Benitez offered a different version of the facts, one that includes his receiving nasty emails from CWC parents, CWC parents using students-only bathrooms in the school, refusal by CWC parents and officials to address neighbors’ concerns, protests by CWC parents and stolen lawn signs that advocate for Stoner. He has maintained a blog since January, chronicling his view of events.

In a recent post, he acknowledged the cigarette incident, writing, “Now, CWC is using this incident as a rallying point for their community and claiming that there is an ‘organized hostile opposition’ in the community, when really all there is are a bunch of neighbors who are upset by the traffic cause by the co-location of CWC.

“The only difference between this incident and every other day,” he continued, “is that there was a cigarette involved.

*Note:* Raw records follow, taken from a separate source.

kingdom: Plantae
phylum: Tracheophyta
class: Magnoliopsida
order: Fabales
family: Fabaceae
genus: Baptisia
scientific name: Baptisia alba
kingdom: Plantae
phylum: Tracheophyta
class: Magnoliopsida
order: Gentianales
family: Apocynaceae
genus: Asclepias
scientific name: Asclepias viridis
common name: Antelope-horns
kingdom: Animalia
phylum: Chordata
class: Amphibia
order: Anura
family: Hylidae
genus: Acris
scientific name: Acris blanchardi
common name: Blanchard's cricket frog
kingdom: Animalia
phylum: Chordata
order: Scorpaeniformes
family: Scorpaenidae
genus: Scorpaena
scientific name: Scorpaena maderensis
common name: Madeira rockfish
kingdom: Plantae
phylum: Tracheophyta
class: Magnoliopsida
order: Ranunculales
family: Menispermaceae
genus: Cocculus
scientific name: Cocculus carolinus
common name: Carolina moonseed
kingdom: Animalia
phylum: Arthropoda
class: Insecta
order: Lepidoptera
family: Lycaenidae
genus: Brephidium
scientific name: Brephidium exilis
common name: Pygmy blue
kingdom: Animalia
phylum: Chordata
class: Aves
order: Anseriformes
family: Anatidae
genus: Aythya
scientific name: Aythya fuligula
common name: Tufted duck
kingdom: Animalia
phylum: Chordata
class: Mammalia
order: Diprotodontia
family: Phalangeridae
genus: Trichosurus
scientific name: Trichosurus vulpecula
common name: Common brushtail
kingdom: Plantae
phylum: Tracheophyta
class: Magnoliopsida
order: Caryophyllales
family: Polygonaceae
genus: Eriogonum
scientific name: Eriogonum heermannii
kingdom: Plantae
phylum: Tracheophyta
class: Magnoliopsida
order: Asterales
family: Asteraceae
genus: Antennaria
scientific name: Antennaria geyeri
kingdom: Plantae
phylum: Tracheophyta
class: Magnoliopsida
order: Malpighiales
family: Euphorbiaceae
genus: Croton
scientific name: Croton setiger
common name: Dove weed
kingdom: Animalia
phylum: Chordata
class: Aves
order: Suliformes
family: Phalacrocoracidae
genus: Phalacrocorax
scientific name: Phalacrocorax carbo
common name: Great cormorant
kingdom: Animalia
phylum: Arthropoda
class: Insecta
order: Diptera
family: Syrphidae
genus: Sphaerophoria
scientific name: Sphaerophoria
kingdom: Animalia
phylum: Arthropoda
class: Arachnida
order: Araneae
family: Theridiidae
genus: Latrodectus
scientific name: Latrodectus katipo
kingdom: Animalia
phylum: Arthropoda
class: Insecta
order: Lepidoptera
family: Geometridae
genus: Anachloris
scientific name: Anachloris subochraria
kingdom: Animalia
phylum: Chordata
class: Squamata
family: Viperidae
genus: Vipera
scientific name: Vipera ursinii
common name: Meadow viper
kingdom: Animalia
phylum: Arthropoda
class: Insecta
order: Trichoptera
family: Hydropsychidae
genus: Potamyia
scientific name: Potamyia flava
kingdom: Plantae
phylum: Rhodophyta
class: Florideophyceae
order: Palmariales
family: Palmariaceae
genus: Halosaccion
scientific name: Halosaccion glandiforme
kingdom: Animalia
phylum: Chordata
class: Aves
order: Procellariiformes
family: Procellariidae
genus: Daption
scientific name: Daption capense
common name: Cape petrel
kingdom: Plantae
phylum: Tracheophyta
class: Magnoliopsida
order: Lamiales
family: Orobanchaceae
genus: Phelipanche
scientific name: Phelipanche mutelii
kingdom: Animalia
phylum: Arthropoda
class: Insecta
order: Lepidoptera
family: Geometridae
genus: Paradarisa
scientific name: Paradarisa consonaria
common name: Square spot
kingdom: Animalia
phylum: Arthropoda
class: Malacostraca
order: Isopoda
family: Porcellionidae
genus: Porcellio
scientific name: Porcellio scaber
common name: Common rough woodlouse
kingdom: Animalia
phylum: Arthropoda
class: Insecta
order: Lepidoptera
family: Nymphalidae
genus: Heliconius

If there was no cigarette, the traffic/parking/safety problems would just continued as they always have.”

At this point, he said in the interview, a dinner is not going to make much difference and only one solution would satisfy local residents.

“With so many bridges burned and lines crossed, we don’t trust them,” he said. “My conclusion is they should leave.”

Held said neither she nor parents believe the issue is solely traffic and congestion. If it is, she said, LA Unified could solve it by granting permission to move CWC’s entrance. The school cannot do it unilaterally, she said, adding that the district has so far been unresponsive to a request for moving it.

Remediation may be on the way. CWC parents said they have appealed to LA Unified board member Steve Zimmer to resolve any troublesome issues to the satisfaction of all sides although matters of co-location can only be addressed by the state legislature or another statewide ballot initiative.

Held said she and the parents are optimistic that an accommodation can be reached — but when and how remains unclear. Events of recent weeks, she said, have convinced her there is little time to waste.

“People are have a right to their different opinions,” Held said. “The problem occurs when physical safety is jeopardized. “That line has been crossed.”


*Clarifies involvement of Board member Steve Zimmer.